*** The input Section Begins ***

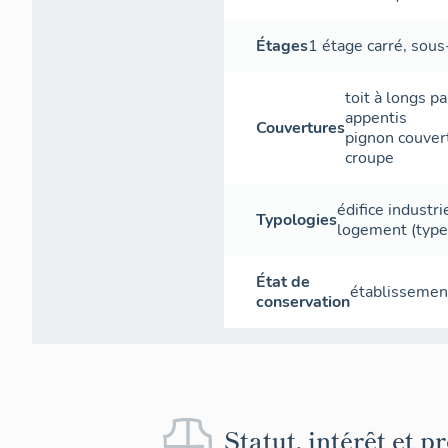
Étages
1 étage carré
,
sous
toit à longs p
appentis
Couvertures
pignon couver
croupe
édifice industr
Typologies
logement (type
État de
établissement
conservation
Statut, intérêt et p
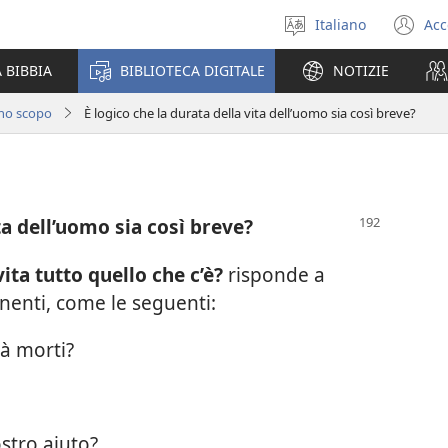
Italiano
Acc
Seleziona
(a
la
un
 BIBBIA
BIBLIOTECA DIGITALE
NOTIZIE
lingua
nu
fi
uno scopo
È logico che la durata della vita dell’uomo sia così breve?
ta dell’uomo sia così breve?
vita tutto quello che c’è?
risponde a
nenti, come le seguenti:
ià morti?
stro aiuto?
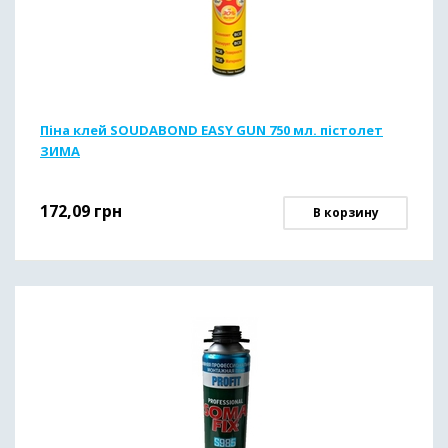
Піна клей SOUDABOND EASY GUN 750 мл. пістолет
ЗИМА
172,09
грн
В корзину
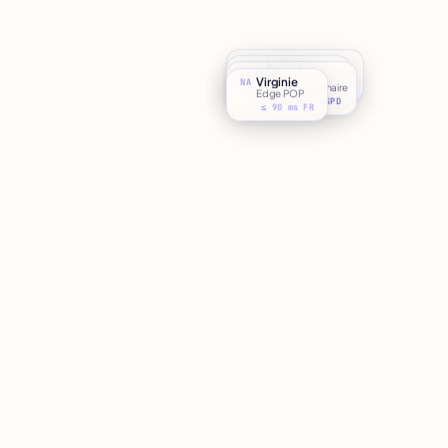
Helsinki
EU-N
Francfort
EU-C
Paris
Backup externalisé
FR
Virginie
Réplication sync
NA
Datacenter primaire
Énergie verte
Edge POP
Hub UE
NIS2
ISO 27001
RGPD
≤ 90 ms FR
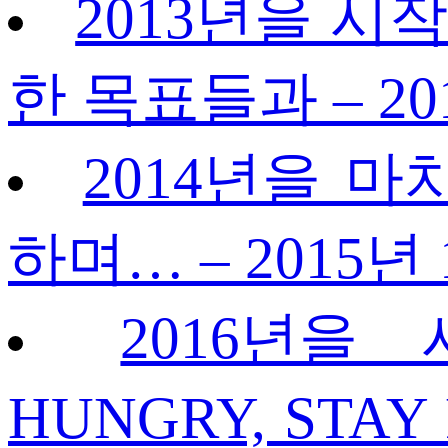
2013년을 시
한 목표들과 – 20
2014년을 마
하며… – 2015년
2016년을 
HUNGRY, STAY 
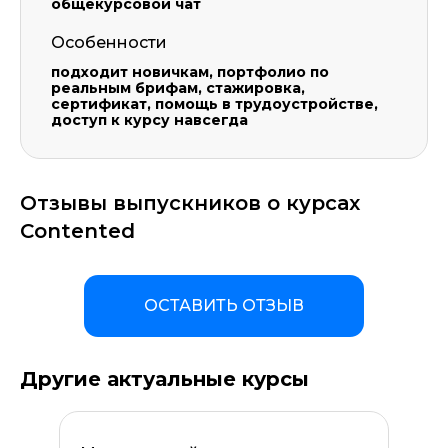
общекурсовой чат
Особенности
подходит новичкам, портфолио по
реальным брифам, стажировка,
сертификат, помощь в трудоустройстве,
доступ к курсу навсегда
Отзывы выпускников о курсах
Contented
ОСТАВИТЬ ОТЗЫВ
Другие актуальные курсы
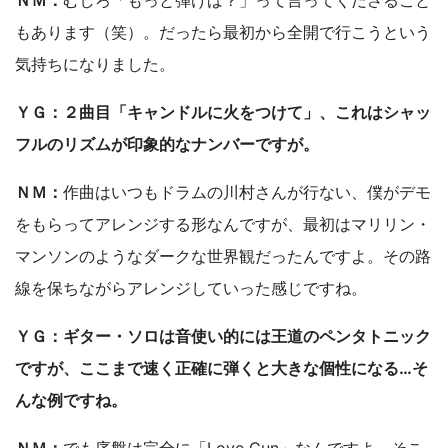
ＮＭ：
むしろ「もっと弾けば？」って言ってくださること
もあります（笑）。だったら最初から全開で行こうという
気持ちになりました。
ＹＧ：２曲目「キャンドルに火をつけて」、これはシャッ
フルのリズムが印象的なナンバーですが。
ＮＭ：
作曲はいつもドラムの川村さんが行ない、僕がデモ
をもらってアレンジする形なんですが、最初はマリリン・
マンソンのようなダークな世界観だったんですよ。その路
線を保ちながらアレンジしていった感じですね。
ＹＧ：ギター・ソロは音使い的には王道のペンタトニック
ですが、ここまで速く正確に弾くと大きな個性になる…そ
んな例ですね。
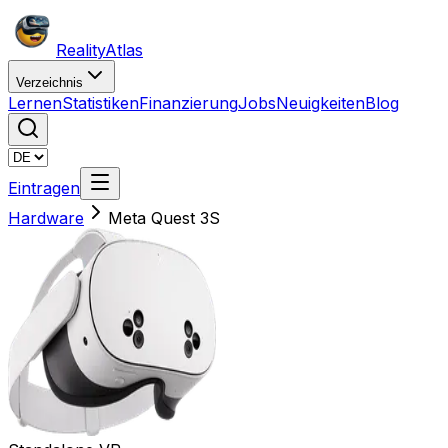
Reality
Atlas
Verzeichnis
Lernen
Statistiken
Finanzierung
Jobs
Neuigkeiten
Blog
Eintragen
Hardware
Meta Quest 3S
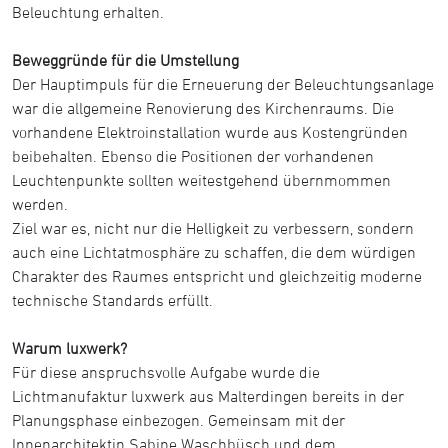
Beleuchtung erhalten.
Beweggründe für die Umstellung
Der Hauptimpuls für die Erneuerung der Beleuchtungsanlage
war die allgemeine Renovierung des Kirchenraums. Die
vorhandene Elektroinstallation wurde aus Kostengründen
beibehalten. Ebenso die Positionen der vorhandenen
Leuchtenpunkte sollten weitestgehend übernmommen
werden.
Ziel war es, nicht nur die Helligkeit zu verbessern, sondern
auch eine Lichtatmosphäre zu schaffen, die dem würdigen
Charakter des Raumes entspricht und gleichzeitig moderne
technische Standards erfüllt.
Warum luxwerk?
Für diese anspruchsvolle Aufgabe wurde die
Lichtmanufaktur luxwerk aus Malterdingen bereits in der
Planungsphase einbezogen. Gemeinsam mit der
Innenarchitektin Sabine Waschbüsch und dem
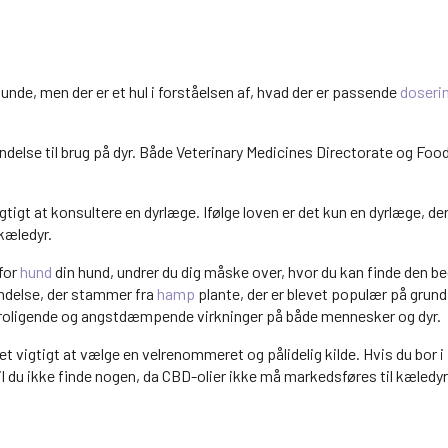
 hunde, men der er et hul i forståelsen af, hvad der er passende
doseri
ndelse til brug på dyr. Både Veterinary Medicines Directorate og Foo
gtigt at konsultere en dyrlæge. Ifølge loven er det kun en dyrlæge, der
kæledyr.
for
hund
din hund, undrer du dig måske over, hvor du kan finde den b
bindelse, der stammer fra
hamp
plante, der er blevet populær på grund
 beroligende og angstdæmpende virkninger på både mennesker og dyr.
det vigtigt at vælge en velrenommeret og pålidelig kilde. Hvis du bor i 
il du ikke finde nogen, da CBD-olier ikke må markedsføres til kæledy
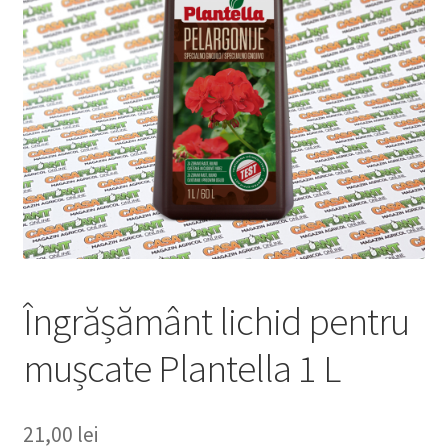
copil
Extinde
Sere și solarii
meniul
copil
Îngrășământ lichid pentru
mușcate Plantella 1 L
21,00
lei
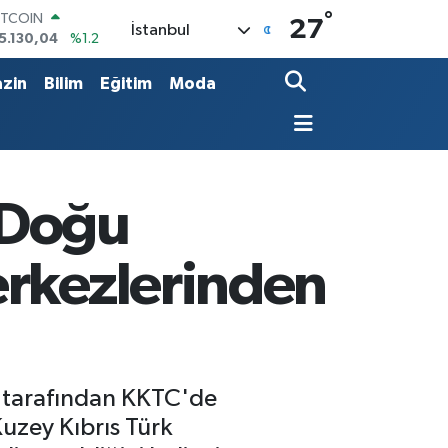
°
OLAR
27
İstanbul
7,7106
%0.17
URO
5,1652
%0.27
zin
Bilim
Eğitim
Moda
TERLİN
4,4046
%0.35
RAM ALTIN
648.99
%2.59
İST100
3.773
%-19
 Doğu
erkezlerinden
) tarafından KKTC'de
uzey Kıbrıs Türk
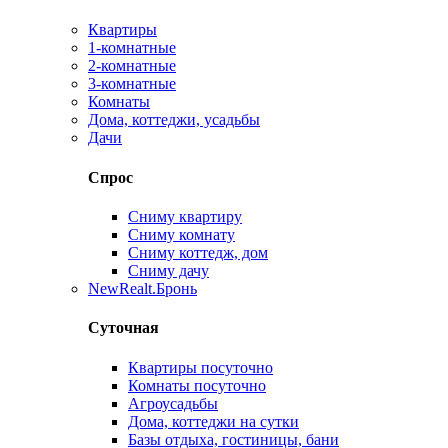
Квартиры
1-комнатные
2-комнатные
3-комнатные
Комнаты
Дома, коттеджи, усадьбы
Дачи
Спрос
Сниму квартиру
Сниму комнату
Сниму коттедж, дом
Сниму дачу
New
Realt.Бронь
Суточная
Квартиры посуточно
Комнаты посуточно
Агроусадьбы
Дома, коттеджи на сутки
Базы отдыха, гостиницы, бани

*** The input Section Ends ***

* [Instruction]
The records above should be written out in full and unchanged, except that pictures are dropped.

* [Response to the task]
Étages
1 étage carré
,
sous
toit à longs p
appentis
Couvertures
pignon couver
croupe
édifice industr
Typologies
logement (type
État de
établissement
conservation
Statut, intérêt et p
Italiano
Acc
Seleziona
(a
la
un
 BIBBIA
BIBLIOTECA DIGITALE
NOTIZIE
lingua
nu
fi
uno scopo
È logico che la durata della vita dell’uomo sia così breve?
ta dell’uomo sia così breve?
vita tutto quello che c’è?
risponde a
nenti, come le seguenti:
ià morti?
stro aiuto?
Піна клей SOUDABOND EASY GUN 750 мл. пістолет
ЗИМА
172,09
грн
В корзину
Helsinki
EU-N
Francfort
EU-C
Paris
Backup externalisé
FR
Virginie
Réplication sync
NA
Datacenter primaire
Énergie verte
Edge POP
Hub UE
NIS2
ISO 27001
RGPD
≤ 90 ms FR
2013년을 시
한 목표들과 – 20
2014년을 마
하며… – 2015년
2016년을 
HUNGRY, STAY 
общекурсовой чат
Особенности
подходит новичкам, портфолио по
реальным брифам, стажировка,
сертификат, помощь в трудоустройстве,
доступ к курсу навсегда
Отзывы выпускников о курсах
Contented
ОСТАВИТЬ ОТЗЫВ
Другие актуальные курсы
ＮＭ：
むしろ「もっと弾けば？」って言ってくださること
もあります（笑）。だったら最初から全開で行こうという
気持ちになりました。
ＹＧ：２曲目「キャンドルに火をつけて」、これはシャッ
フルのリズムが印象的なナンバーですが。
ＮＭ：
作曲はいつもドラムの川村さんが行ない、僕がデモ
をもらってアレンジする形なんですが、最初はマリリン・
マンソンのようなダークな世界観だったんですよ。その路
線を保ちながらアレンジしていった感じですね。
ＹＧ：ギター・ソロは音使い的には王道のペンタトニック
ですが、ここまで速く正確に弾くと大きな個性になる…そ
んな例ですね。
Reality
Atlas
Verzeichnis
Lernen
Statistiken
Finanzierung
Jobs
Neuigkeiten
Blog
Eintragen
Hardware
Meta Quest 3S
Beleuchtung erhalten.
Beweggründe für die Umstellung
Der Hauptimpuls für die Erneuerung der Beleuchtungsanlage
war die allgemeine Renovierung des Kirchenraums. Die
vorhandene Elektroinstallation wurde aus Kostengründen
beibehalten. Ebenso die Positionen der vorhandenen
Leuchtenpunkte sollten weitestgehend übernmommen
werden.
Ziel war es, nicht nur die Helligkeit zu verbessern, sondern
auch eine Lichtatmosphäre zu schaffen, die dem würdigen
Charakter des Raumes entspricht und gleichzeitig moderne
technische Standards erfüllt.
Warum luxwerk?
Für diese anspruchsvolle Aufgabe wurde die
Lichtmanufaktur luxwerk aus Malterdingen bereits in der
Planungsphase einbezogen. Gemeinsam mit der
Innenarchitektin Sabine Waschbüsch und dem
 hunde, men der er et hul i forståelsen af, hvad der er passende
doseri
ndelse til brug på dyr. Både Veterinary Medicines Directorate og Foo
gtigt at konsultere en dyrlæge. Ifølge loven er det kun en dyrlæge, der
kæledyr.
for
hund
din hund, undrer du dig måske over, hvor du kan finde den b
bindelse, der stammer fra
hamp
plante, der er blevet populær på grund
 beroligende og angstdæmpende virkninger på både mennesker og dyr.
det vigtigt at vælge en velrenommeret og pålidelig kilde. Hvis du bor i 
il du ikke finde nogen, da CBD-olier ikke må markedsføres til kæledy
copil
Extinde
Sere și solarii
meniul
copil
Îngrășământ lichid pentru
mușcate Plantella 1 L
21,00
lei
°
OLAR
27
İstanbul
7,7106
%0.17
URO
5,1652
%0.27
zin
Bilim
Eğitim
Moda
TERLİN
4,4046
%0.35
RAM ALTIN
648.99
%2.59
İST100
3.773
%-19
 Doğu
erkezlerinden
) tarafından KKTC'de
uzey Kıbrıs Türk
Квартиры
1-комнатные
2-комнатные
3-комнатные
Комнаты
Дома, коттеджи, усадьбы
Дачи
Спрос
Сниму квартиру
Сниму комнату
Сниму коттедж, дом
Сниму дачу
New
Realt.Бронь
Суточная
Квартиры посуточно
Комнаты посуточно
Агроусадьбы
Дома, коттеджи на сутки
Базы отдыха, гостиницы, бани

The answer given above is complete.